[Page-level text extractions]
###

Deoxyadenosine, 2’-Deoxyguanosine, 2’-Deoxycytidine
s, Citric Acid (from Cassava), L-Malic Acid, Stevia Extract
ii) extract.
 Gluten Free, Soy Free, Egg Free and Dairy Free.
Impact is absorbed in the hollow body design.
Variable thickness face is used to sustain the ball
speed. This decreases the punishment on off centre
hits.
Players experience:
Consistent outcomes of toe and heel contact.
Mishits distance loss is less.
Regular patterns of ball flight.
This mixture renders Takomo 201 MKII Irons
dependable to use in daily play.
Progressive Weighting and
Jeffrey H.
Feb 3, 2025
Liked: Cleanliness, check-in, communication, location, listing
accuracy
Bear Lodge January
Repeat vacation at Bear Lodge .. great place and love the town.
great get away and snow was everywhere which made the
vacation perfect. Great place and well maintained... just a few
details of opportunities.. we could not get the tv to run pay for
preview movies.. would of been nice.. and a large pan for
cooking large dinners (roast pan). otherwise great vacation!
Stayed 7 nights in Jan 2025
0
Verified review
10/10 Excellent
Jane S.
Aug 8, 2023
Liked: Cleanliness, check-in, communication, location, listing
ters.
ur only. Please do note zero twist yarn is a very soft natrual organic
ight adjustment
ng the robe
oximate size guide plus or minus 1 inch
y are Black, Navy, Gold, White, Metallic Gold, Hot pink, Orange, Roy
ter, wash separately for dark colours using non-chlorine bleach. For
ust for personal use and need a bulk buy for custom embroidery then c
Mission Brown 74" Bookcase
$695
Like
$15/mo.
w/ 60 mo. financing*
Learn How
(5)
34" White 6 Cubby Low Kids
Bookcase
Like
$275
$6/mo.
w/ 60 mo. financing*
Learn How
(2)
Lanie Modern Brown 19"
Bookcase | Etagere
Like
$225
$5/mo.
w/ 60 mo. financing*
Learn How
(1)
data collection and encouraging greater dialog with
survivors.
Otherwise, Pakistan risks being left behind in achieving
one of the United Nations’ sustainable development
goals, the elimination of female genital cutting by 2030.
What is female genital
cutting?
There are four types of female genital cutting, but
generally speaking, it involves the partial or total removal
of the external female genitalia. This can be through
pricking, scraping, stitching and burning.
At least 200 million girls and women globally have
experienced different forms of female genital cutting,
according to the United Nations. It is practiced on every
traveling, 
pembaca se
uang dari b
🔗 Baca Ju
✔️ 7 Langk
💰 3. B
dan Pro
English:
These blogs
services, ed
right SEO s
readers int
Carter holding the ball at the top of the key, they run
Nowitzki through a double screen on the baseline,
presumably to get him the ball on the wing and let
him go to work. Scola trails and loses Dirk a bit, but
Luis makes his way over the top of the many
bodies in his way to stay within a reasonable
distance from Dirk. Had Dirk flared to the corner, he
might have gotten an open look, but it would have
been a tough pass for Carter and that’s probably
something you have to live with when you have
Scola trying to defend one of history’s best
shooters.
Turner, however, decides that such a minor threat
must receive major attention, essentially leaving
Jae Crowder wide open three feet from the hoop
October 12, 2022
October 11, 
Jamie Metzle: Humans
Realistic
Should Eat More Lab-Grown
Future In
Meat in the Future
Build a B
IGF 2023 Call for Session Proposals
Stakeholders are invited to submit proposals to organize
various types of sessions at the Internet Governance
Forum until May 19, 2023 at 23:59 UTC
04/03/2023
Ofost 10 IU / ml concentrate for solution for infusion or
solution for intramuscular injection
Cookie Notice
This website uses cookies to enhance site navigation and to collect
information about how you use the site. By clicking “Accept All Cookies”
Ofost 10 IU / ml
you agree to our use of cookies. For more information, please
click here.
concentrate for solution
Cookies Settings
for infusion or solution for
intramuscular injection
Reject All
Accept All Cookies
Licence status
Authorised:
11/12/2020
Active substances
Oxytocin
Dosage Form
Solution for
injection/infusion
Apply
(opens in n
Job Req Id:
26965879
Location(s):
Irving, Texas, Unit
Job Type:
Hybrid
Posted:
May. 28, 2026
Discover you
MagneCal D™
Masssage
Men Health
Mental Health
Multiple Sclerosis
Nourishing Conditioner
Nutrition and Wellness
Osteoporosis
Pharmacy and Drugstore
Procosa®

###

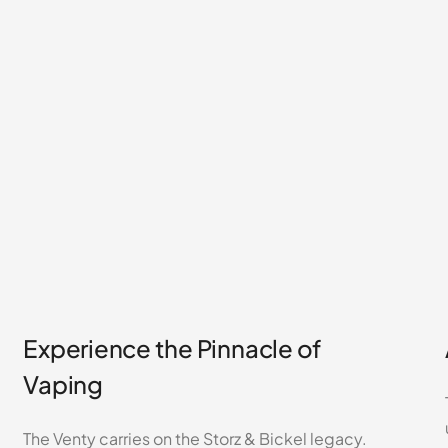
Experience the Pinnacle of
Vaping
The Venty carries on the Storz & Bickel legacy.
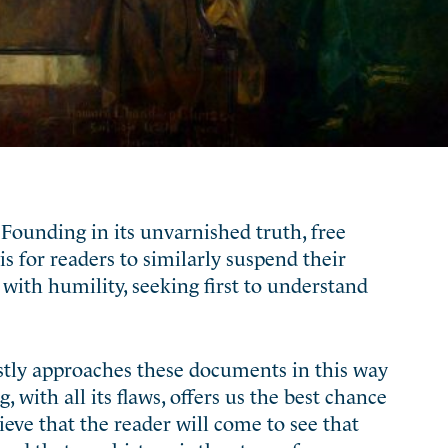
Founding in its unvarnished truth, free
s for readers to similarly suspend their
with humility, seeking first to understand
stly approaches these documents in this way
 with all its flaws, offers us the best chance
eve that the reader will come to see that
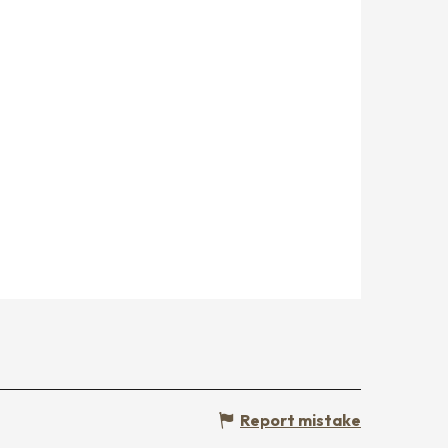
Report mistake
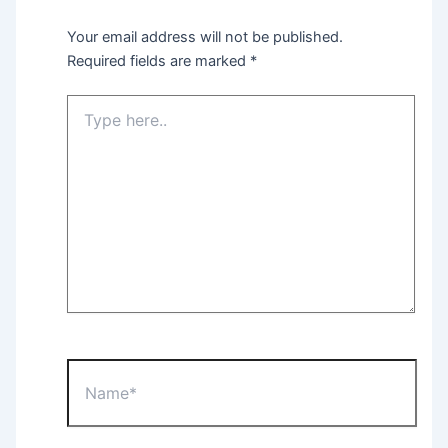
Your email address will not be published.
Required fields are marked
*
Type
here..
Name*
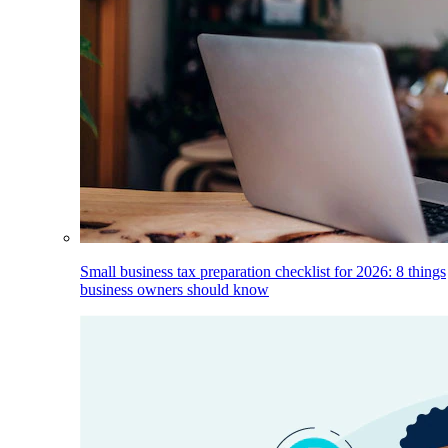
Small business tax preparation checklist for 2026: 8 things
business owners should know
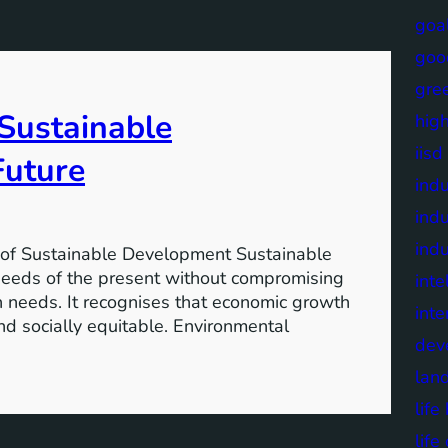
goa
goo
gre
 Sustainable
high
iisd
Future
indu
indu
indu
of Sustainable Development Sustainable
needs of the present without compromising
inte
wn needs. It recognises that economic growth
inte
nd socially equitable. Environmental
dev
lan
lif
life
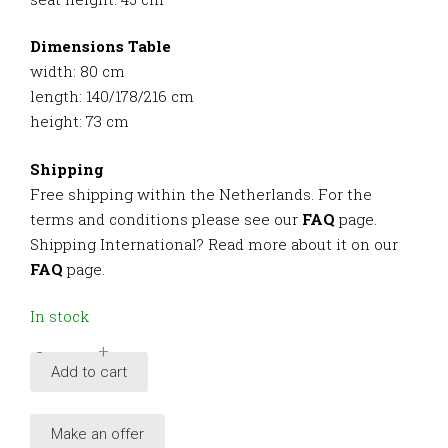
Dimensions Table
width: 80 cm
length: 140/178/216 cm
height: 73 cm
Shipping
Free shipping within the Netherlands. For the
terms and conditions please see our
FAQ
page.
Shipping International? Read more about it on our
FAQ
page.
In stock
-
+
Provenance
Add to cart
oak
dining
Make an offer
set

###

__Exercise goal__.
Identify each line above that contains the string "Accept", treating uppercase and lowercase as different, and copy those lines.

__Solution to the problem__.
information about how you use the site. By clicking “Accept All Cookies”
Accept All Cookies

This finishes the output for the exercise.